• REQUEST: Copy every line of the rows below that contains the string "profesional", matching case exactly.

- - -

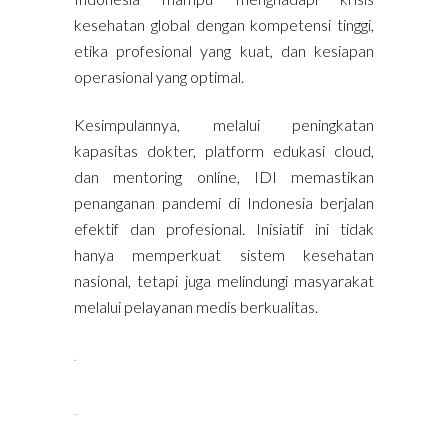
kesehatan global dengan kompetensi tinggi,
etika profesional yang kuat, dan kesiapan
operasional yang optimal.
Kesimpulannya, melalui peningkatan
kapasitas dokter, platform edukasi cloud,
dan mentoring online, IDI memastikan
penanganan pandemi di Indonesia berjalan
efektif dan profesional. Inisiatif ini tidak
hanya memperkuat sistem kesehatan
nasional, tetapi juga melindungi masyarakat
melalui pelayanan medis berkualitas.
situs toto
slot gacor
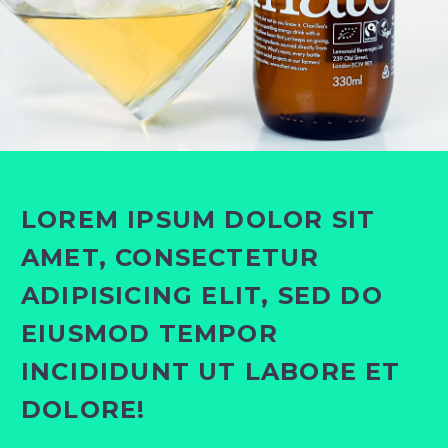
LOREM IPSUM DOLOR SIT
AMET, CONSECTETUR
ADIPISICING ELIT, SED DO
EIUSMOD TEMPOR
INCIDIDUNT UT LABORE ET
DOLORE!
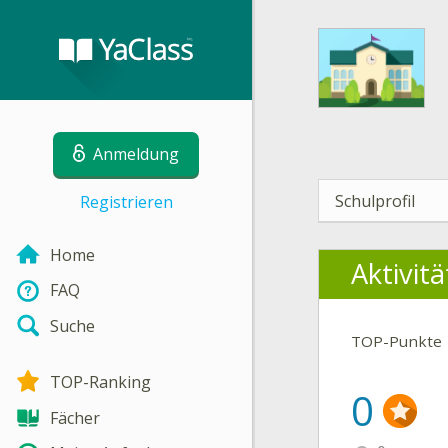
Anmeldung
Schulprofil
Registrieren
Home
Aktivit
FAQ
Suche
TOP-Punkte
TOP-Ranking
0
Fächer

- - -

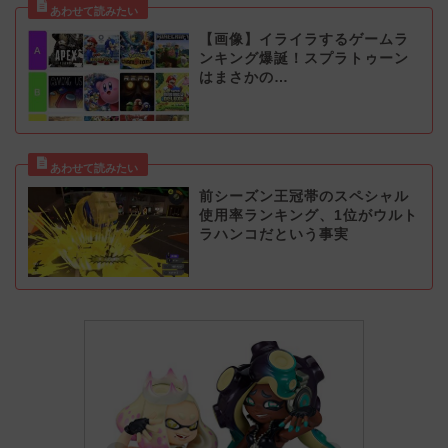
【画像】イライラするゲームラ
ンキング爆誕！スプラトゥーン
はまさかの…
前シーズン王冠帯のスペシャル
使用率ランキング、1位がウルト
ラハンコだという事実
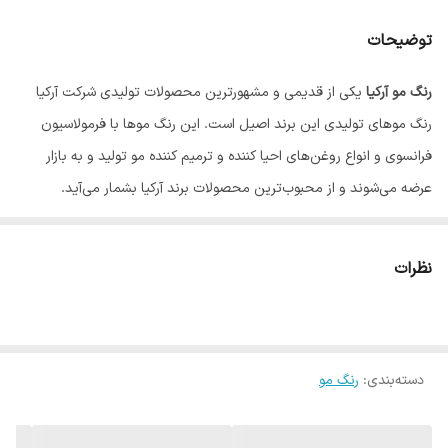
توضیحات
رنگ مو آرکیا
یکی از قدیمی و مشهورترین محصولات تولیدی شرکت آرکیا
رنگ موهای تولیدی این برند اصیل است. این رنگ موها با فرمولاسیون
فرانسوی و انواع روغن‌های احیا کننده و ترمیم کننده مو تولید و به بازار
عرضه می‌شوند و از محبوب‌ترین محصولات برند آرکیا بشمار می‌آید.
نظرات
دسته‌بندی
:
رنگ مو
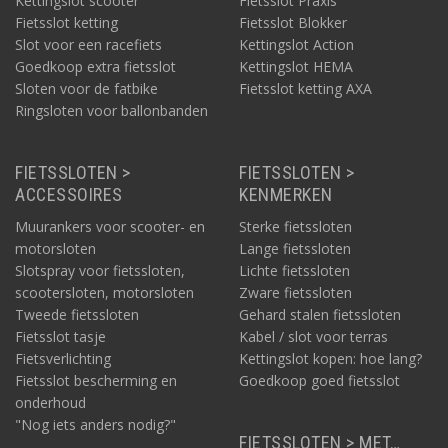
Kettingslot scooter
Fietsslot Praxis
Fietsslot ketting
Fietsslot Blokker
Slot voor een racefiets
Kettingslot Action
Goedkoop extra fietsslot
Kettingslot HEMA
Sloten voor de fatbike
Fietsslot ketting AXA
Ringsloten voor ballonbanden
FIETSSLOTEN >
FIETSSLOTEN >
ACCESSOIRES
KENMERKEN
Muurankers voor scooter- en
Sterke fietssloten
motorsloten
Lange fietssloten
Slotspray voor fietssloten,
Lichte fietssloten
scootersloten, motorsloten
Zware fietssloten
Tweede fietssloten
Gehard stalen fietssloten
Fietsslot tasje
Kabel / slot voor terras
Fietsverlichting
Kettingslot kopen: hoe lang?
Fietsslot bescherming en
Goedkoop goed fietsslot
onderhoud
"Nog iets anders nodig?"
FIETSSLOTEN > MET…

- - -

• TASK RESULT:
etika profesional yang kuat, dan kesiapan
efektif dan profesional. Inisiatif ini tidak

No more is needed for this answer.